The big Audi dealers are getting new ones in regularly. I wasn't expecting to get one until March. I did a round-robin email to all the main Audi centres and at least three said I could have one within two weeks of deposit. They explained, as bigger Audi Centres they get a larger allocation. So they ordered up all their V6 allocation on spec months ago without having any buyers. West London Audi had five new ones due in. So I got one within two weeks of initial enquiries. I know this is of no consolation to people who have been waiting for months. But if you really want one now it may be worth contacting the larger Centres. One dealer even offered to recover my Â£1k deposit if he got the deal.


----------



## bluenose (Aug 7, 2002)

Still ad Blo oDy checkpoint 7...I am getting mightily peeved....I will cancel if they do not get me an answer as to what is happening....then phone round the main centres and get one quicker...(put down 1K deposit sept 2002, ordered jul 24)


----------



## Wolverine (Dec 22, 2002)

> Audi UK representatives were in Germany recently where they tested the TT 3.2 DSG against the manual 225, the manual 3.2 A3 against the A3 DSG 3.2.
> 
> In every case the DSG was quicker than the manual, the speed of the gear change allowed power delivery to be much quicker.
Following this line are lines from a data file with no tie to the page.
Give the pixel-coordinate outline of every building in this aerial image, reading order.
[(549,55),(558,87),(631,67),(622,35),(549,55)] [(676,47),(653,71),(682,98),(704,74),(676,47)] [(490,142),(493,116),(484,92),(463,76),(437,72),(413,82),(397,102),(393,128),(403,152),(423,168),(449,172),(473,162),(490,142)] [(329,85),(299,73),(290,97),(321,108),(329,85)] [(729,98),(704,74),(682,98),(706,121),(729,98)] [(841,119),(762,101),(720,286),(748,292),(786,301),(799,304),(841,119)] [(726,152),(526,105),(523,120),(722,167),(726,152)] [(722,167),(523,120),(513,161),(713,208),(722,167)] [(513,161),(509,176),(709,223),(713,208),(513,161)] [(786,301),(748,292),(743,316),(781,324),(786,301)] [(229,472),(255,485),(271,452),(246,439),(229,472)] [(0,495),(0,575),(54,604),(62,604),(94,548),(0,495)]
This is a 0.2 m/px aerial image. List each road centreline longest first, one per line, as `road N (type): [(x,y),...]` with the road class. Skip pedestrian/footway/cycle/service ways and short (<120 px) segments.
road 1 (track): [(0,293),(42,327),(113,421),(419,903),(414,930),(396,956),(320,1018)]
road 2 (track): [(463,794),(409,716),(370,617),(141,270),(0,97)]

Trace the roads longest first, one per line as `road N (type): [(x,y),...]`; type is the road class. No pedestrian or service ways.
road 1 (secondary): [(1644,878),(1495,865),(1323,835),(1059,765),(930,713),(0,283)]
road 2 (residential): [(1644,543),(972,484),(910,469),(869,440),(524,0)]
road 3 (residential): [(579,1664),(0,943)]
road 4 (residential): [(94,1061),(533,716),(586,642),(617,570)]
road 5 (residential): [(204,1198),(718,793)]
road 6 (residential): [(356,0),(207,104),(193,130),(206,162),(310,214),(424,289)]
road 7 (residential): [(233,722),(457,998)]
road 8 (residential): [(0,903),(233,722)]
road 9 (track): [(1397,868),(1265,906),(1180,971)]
In the handling circuits the 3.2 DSGs lost the manuals due to the non interuption of power delivery to the wheels. Whereby normal manuals have to back off, the 3.2s were actually changing gear mid corner and accelerating away. Â This was with official factory test drivers in both cars. The benefit of DSG on the circuit was about 4 secs a lap for the A3s and nearly double that for the 3.2 TT against the 225. To put this in perspective, the circuit is about the size of Silverstone. Apparently the difference was especially evident on the autobahn where the DSGs just pulled away from the manaual when both were accelerating flat out.


 ;D ;D ;D ;D ;D


----------



## Guest (Nov 11, 2003)

Right now I'd settle for 225. A bird in the hand is worth two in the bush and I will never trust Audi again after this debacle.

The 2005 Boxster Coupe 2005 will end the reign of the TT and I for one will be getting one. For me, the DSG V6 (if/when it eventually arrives) will serve as a stop gap.


----------



## Guest (Nov 11, 2003)

Anybody got the postal address of Audi Customer Services?
I am about to send them this [smiley=rifle.gif]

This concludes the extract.